Each color in the graphs represents a certain type of asset. The relative size of each band of color represents the "weight" of that asset in the portfolio. The horizontal axes represent the risk along the efficient frontier. The composition of portfolios to the left of each graph has the minimum risk. The composition of portfolios to the right of each graph has the maximum expected return and a correspondingly higher risk. In short, the graphs display portfolios along the efficient frontier, from low to high risk, in terms of their portfolio weights.

The first graph, at left, displays the portfolio composition map of a classical efficient frontier, based on a universe of 500 stocks. Since there are no asset constraints (apart from non-negativity), the maximum expected return, or the right-most point in the graph, consists of one stock, which is represented by a column of the same color from bottom to top. These portfolios do not change.

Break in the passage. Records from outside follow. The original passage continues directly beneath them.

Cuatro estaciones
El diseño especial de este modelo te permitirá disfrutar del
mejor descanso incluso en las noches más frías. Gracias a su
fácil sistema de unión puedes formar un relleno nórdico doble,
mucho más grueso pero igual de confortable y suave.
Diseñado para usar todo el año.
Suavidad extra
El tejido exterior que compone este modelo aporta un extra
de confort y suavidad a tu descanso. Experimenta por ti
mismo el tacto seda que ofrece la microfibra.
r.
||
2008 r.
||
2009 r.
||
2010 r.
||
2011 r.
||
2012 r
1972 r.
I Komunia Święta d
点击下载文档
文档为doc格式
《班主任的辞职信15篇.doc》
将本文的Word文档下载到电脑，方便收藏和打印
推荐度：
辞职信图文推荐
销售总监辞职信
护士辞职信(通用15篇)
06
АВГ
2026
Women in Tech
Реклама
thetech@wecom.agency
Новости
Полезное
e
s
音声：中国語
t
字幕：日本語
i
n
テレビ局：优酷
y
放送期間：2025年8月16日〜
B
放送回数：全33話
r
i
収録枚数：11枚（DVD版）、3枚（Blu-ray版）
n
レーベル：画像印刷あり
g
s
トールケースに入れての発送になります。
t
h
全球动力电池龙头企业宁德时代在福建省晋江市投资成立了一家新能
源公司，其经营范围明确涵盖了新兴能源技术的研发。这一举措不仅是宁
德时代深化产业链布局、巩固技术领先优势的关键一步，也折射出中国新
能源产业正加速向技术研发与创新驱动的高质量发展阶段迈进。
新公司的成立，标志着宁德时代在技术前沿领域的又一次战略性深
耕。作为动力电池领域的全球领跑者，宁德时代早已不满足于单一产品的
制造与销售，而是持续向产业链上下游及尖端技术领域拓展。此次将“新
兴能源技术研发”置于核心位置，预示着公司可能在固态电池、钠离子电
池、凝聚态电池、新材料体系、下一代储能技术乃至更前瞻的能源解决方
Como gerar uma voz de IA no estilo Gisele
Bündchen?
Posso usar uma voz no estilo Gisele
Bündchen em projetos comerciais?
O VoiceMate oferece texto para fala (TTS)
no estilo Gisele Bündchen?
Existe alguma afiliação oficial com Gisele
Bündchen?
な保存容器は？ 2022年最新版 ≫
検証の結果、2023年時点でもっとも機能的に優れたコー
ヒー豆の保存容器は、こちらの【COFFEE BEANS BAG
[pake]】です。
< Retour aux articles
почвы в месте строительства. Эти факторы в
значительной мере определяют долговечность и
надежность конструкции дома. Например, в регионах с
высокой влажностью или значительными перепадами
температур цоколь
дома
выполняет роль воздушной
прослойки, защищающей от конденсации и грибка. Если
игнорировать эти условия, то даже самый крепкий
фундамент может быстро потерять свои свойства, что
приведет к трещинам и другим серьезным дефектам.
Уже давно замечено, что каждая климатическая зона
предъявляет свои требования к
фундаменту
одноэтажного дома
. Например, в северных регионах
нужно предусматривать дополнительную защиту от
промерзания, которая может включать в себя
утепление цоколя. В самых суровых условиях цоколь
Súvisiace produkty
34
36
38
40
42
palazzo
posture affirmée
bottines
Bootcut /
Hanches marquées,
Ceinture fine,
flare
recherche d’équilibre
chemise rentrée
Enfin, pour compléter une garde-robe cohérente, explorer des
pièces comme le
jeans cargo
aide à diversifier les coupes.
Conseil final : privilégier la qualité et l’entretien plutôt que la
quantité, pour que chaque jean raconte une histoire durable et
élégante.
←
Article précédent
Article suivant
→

The center graph displays one hundred simulated MV portfolio composition maps, made by entering the data used for the graph to the left into New Frontier's Optimizer. Note how remarkably different some of these composition maps are relative to the original classical efficient frontier.

The third graph, at right, displays the Michaud Resampled Efficient Frontier as the simulated frontiers from the center graph are averaged. This is the image from which we take our logo. Even with the small amount of resampling shown here, the Optimizer provides a more stable portfolio composition map.